Insomnia Causes
What are the Main Causes of Insomnia?
Insomnia is a common sleep disorder in which there is a difficulty in initiating or maintaining sleep. It is poor-quality sleep or habitual sleeplessness, repeated night after night. Insomnia can cause problems such as excessive sleepiness, fatigue, feeling depressed or irritable during the day. The common insomnia causes include:
- Caffeine, alcohol, recreational drugs and smoking: Consuming excessive amounts of caffeine, alcohol, recreational drugs, smoking can cause restlessness and smoking cessation is one of the cause of insomnia. Drinking caffeinated beverages or eating chocolate in the afternoon or evening can delay sleep and wake you up from sleeping. Alcohol may help you fall asleep, but it disrupts the second half of your night's sleep. Alcohol in any amount negatively affects sleep quality and duration.
- Stimulants: Prescribed medicines, including some antidepressants, high blood pressure and corticosteroid medications, can interfere with sleep. Many medications, including some pain medication combinations, decongestants and weight-loss products, contain caffeine and other stimulants, which is a cause of insomnia.
- Stress:Too many concerns about school, work, health or family keep your mind too active, making you unable to relax. Long illness also can create stress and keep you awake.
- Anxiety: Severe anxiety disorders or everyday anxieties may keep your mind too alert to fall asleep.
- Depression: If you are depressed you may either sleep too much or have trouble sleeping. This may be due to chemical imbalances in your brain or because worries that accompany depression may keep you from relaxing enough to fall asleep when you want to.
- Long-term use of sleep medications: Consumption of sleeping pills often becomes less effective over time. If a person suddenly stops taking or becomes tolerant of a long-term prescription medication, insomnia may result. If you need sleep medications for longer than several weeks, take them no more than two to four times a week, so they don't become habit-forming.
- Medical conditions that cause pain: Medical conditions that cause pain often cause insomnia as well. These include arthritis, acid reflux, heart disease, fibromyalgia or other chronic pain syndromes along with countless other conditions often cause sleeplessness. Making sure that your medical conditions are well treated may help with your insomnia.

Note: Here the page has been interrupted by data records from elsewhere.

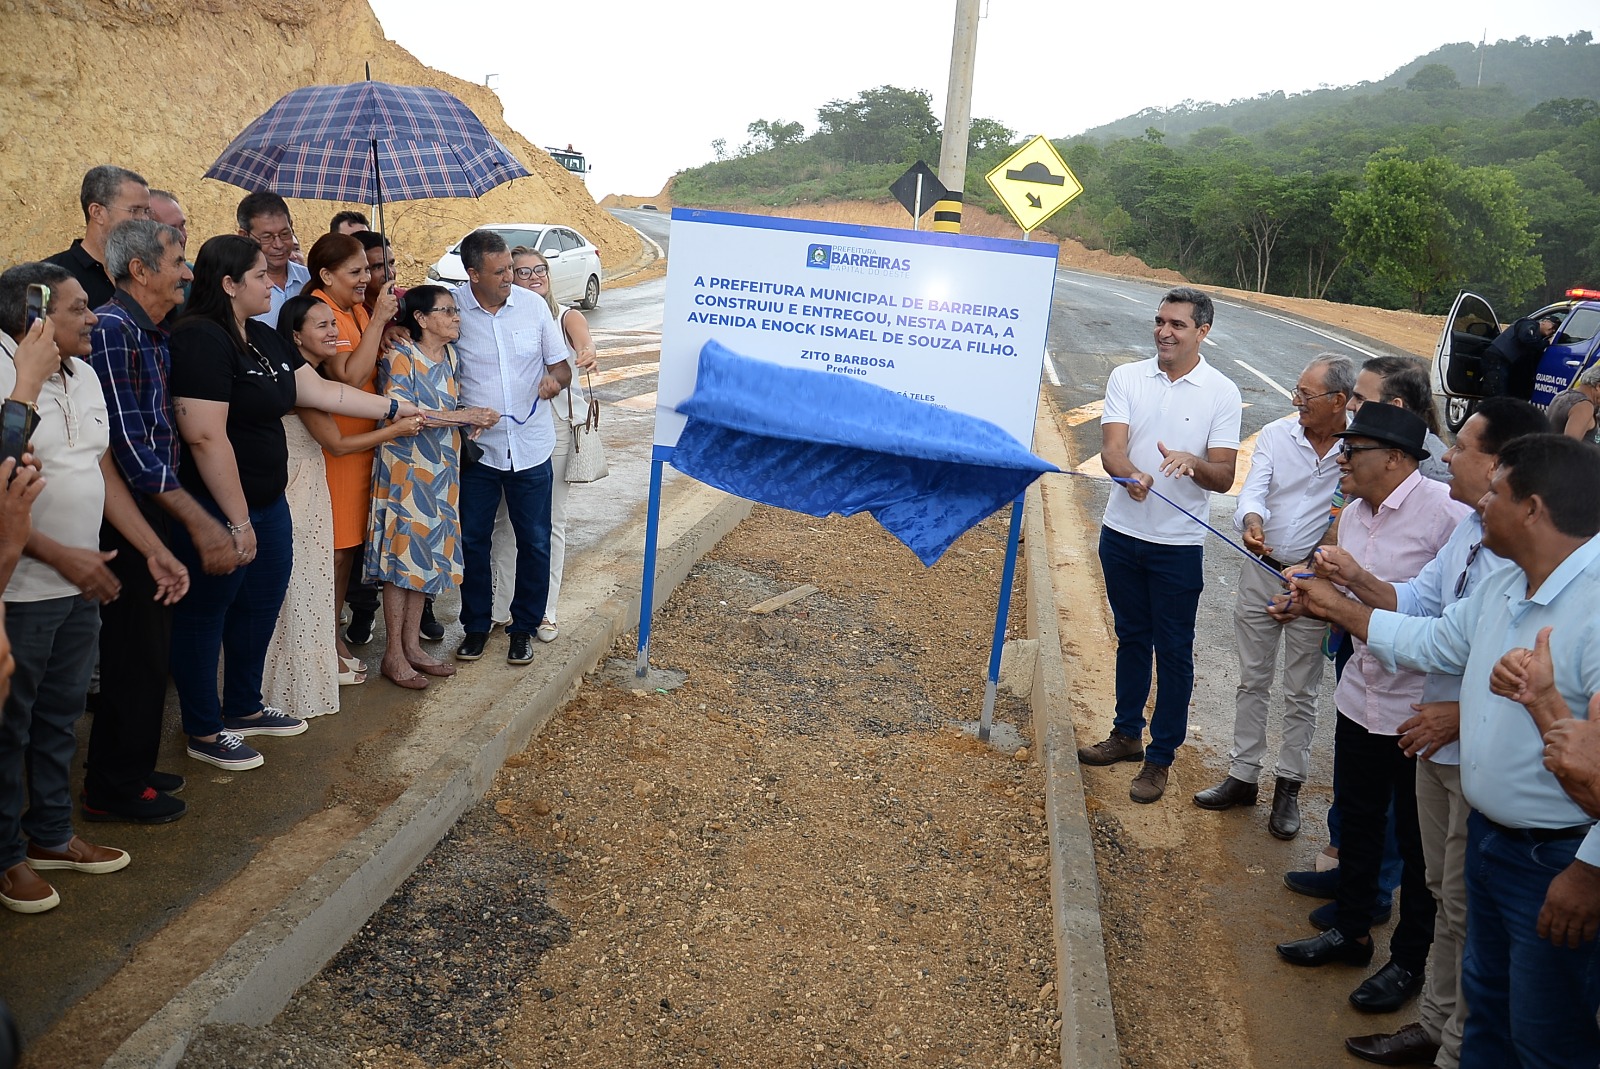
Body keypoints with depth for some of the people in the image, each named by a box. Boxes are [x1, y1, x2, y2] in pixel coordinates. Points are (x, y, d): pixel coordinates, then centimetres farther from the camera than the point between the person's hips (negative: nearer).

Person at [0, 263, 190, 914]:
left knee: (59, 719, 19)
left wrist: (154, 549, 7)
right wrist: (61, 556, -21)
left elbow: (103, 472, 12)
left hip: (79, 589, 8)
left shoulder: (84, 376, 8)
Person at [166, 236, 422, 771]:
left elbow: (321, 390, 15)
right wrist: (237, 521, -23)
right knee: (204, 617, 6)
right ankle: (204, 733, 20)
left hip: (267, 502, 10)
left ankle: (244, 709, 37)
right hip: (217, 511, -10)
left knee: (261, 607, 19)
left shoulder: (265, 339, 9)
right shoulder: (201, 340, -20)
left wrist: (397, 408, 15)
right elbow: (206, 437, -25)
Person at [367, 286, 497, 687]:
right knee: (403, 552, -2)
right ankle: (394, 655, 7)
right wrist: (462, 416, -21)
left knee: (429, 551, 10)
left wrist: (473, 420, 3)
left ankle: (412, 644, 21)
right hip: (405, 467, -7)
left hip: (440, 467, 7)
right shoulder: (400, 356, -14)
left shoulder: (450, 355, 8)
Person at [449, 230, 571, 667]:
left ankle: (524, 626, 24)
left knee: (534, 541, 7)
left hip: (530, 446, 1)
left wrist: (554, 378, -18)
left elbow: (561, 366, 5)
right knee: (472, 540, 9)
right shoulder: (451, 307, -7)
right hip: (477, 446, -1)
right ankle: (476, 625, 27)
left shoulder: (533, 305, -3)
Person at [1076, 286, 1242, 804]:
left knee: (1173, 651, 4)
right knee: (1131, 638, 18)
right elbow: (1110, 449, -13)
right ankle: (1126, 734, 34)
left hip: (1178, 544, -3)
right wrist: (1130, 474, -36)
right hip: (1122, 533, 3)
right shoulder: (1126, 377, -1)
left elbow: (1224, 478, -10)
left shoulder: (1221, 392, -7)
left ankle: (1160, 756, 17)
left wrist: (1193, 463, -33)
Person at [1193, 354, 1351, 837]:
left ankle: (1288, 787, 23)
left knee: (1301, 692, 9)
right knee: (1252, 681, 13)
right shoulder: (1275, 435, -4)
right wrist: (1252, 520, -36)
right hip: (1260, 572, 3)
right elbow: (1253, 491, -13)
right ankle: (1242, 776, 26)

- Behavioral insomnia. This may occur when you worry excessively about not being able to sleep well and try too hard to fall asleep. Most people having behavioral insomnia sleep better when they're away from their usual sleep environment or when they don't try to sleep, such as when they're watching TV or reading books.

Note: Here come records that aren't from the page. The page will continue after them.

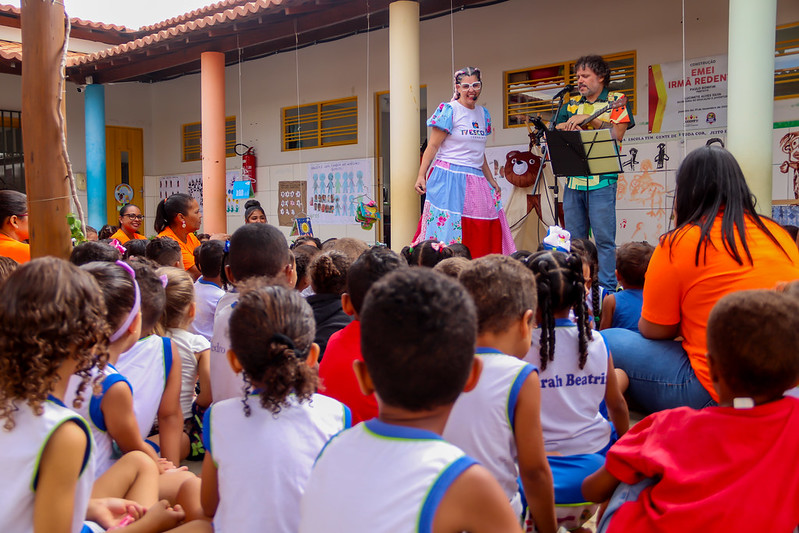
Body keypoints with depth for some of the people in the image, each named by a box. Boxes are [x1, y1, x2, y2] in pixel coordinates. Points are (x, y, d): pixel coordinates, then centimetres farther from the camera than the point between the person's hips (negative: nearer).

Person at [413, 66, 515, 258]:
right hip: (449, 177, -6)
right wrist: (421, 175, -15)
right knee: (447, 226, -10)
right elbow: (433, 146, -7)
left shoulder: (483, 114, 16)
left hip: (476, 180, 6)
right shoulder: (448, 111, -4)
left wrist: (491, 181, 24)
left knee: (482, 231, 0)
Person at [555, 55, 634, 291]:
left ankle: (607, 290, 0)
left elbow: (617, 133, -10)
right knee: (574, 240, 8)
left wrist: (589, 118, -14)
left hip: (601, 180, -5)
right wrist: (566, 126, -7)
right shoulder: (572, 104, 18)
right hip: (573, 180, 5)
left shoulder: (616, 100, 4)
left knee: (604, 238, -5)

- Eating too much too late in the evening: Having light food before bedtime is ok, but eating too much of food may cause you to feel physically uncomfortable while lying down, making it difficult to get to sleep. Eating heavy, spicy, or high-sugar foods at night may cause indigestion. Many people also experience heartburn, a backflow of acid and food from the stomach to the esophagus after eating. This uncomfortable feeling may keep you awake.

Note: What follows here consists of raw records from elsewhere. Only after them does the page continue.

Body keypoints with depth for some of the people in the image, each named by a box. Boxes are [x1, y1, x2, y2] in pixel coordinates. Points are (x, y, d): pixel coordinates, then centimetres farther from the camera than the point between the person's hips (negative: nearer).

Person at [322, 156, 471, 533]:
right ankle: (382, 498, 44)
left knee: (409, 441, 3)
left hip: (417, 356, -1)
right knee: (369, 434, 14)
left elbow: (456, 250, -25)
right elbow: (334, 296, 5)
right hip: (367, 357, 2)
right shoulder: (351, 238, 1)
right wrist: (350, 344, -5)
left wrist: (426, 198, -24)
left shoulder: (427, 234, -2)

- Menopause:Menopause is also a cause of insomnia in women. It is found that about 30-40% of menopausal women experience insomnia; this may be due to hot flashes, night sweats, anxiety, or fluctuations in hormones.
- Menstration(Menstruation): Hormonal changes during the menstrual cycle can cause insomnia; sleep tends to improve mid-cycle with ovulation.
- Growing older: Sleep often becomes less restful as you age, but a lack of restful sleep isn't a normal consequence of aging. Changes associated with aging include changes in sleep patterns; becoming less physically and socially active; hormonal changes, and health problems which cause more chronic pain and leads to insomnia.
- Naps: Excessive napping in the afternoon or evening is one of the insomnia causes. More than two naps late in the day will interfere with sleep.
- Exercising within three hours of bedtime: Exercise stimulates the body by raising the heart rate and metabolism. Exercise late in the day interferes with sleep, but exercise earlier in the day helps you sleep well at night.
- Excessive liquids: Excessive consumption of liquids increases the need to get up and urinate during the night thus disturbing sleep.
- Environmental factors: Environmental factors like Noise, light and temperature also contribute to insomnia. Too much noise in the environment can prevent you from sleeping well or cause frequent awakening. Light affects your brain's production of the hormones that regulate sleep rhythms. Too much light in the bedroom can keep your body from deep sleep. You will be restless if you are too hot or cold; a comfortable room temperature is best.
- Change in your work schedule or environment: Travel or working a late or early shift can disrupt your body's circadian rhythms, making you unable to get to sleep when you want to. Your circadian rhythms act as internal clocks, guiding such things as your wake-sleep cycle, metabolism and body temperature.
Other causes of insomnia include sleep apnea, restless legs syndrome, circadian rhythm disorder, arthritis, kidney disease, heart failure, asthma, narcolepsy, restless legs syndrome, Parkinson's disease and hyperthyroidism.